In the knowledge/information age, increasing productivity and effectiveness is difficult because something has changed. What has changed is the very nature of work. People used to say “Talk less, work more”. Not now, because for most people their work is a conversation. Working means talking. And the effective organisations and individuals are the ones who are adept talking. We truly are living in McKinsey’s Interaction Economy.
The most powerful idea in the world today, is the idea of a real conversation. Real conversations can create insight, influence thinking and bring people together to solve problems. Three conversations matter:
- Conversations with ourself, which shape our thinking and behaviours.
- Conversations with important others that aim to influence, inspire, negotiate, coach and facilitate.
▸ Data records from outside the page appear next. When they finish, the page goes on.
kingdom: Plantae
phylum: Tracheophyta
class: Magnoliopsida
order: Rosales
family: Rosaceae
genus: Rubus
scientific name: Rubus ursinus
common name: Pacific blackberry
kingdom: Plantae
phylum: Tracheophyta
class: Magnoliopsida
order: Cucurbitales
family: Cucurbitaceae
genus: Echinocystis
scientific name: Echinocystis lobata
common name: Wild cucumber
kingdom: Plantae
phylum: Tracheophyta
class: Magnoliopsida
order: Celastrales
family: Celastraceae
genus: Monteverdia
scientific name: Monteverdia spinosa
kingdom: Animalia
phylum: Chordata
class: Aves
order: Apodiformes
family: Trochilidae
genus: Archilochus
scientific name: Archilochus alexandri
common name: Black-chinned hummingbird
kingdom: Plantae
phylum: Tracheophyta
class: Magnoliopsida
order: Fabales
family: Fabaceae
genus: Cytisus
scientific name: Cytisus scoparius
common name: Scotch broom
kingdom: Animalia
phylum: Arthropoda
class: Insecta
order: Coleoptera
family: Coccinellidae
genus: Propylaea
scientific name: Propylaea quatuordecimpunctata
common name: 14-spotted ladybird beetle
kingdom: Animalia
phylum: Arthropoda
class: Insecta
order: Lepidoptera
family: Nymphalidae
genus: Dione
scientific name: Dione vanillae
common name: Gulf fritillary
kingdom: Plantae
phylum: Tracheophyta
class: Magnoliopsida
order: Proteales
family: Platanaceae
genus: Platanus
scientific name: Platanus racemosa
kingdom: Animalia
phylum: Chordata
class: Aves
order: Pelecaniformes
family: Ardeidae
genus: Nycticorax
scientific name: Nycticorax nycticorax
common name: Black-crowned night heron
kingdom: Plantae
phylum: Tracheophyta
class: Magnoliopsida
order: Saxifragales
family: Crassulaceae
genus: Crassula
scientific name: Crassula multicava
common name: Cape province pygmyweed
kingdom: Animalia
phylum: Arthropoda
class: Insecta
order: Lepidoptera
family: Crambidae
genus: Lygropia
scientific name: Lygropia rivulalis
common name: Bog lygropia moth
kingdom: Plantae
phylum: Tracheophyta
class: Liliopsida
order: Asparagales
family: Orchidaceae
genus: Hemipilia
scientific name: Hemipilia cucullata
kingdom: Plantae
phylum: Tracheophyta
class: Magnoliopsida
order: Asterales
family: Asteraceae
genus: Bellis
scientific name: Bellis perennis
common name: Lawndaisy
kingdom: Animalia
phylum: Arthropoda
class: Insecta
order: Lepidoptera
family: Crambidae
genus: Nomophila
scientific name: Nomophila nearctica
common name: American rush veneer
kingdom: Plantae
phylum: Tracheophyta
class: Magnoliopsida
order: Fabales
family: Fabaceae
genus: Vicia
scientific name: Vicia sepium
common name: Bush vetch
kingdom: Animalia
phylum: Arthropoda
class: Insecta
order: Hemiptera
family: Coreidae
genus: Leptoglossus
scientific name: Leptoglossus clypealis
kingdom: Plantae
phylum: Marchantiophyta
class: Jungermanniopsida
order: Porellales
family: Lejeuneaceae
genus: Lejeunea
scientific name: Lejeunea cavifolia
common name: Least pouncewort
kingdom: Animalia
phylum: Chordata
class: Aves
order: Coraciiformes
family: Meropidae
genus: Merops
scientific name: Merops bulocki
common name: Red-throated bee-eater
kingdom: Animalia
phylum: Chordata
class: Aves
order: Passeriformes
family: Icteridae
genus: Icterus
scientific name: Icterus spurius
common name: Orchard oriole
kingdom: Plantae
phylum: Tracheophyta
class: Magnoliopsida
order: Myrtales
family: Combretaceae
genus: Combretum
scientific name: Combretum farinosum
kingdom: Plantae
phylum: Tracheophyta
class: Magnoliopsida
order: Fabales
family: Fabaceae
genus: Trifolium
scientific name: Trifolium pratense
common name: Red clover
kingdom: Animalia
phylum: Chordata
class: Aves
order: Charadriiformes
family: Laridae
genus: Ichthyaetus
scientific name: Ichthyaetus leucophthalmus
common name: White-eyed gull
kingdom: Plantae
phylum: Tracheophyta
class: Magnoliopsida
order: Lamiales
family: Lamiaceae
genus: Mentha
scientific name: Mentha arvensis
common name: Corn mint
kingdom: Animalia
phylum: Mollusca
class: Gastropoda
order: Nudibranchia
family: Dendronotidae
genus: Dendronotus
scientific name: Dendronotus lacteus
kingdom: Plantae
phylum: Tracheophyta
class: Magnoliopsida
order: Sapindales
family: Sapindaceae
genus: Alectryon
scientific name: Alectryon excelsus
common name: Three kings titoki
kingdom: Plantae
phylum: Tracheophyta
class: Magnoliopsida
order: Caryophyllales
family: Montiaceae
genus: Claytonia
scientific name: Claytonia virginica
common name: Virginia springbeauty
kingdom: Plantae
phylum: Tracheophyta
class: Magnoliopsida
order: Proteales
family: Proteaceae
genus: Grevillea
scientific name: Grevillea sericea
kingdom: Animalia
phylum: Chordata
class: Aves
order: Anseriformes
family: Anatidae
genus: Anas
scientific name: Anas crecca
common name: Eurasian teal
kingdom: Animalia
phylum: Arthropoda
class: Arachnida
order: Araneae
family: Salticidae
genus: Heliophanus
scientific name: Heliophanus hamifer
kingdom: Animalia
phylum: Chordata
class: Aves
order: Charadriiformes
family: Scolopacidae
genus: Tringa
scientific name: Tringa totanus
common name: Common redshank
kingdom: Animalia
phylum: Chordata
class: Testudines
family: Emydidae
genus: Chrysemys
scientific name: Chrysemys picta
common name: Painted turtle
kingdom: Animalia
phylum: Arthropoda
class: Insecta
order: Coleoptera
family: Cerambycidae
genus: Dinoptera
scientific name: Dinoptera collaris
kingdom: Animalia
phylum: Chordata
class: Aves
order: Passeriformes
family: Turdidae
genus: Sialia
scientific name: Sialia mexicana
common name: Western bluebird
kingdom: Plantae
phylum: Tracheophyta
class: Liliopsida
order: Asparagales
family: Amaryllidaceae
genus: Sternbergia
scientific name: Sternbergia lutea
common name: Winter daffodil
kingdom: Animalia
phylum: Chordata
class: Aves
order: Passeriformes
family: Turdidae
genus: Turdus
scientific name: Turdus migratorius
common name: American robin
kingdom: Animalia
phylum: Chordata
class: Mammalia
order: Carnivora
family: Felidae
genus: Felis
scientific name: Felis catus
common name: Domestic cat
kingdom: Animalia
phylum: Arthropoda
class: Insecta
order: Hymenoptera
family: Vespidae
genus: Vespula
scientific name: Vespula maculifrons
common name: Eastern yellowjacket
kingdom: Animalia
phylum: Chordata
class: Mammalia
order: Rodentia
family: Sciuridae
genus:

- Conversations that surround our own and provide the context and meaning to our own conversations. This is culture.
To make these conversations real, we need to bring greater consciousness to what’s happening in the conversation – who are we, what are we trying to achieve, who is our audience, what do they want to achieve, how do we tailor our conversation to different people/situations.
Those are the moments that count!
My father used to say that conversation is the second greatest thing in life – love being the first. Conversing is probably genitically imprinted in us – it has been very effective for sensing, informing, influencing, measuring and testing since small family groups of half a dozen sat around a fire at night. Perhaps that is why we can so quickly persoanlly relate to small numbers of people? Relationships are developed through such conversations that may be focused or meandering. Shared values and understandings help to visualise and bring into one’s own context other’s perspectives. Only then can one contemplate building pathways between them and then into the future. If leaders can not understand the perspective of their team members, how are the members to understand the leader? There goes my team, and I must follow them, for I am their leader!
Your father was a wise man.
Think all great leaders have the ability to make sense, at a personal level, to their teams. Usually at the emotional level. And it’s impossible to do this without knowing them as individuals.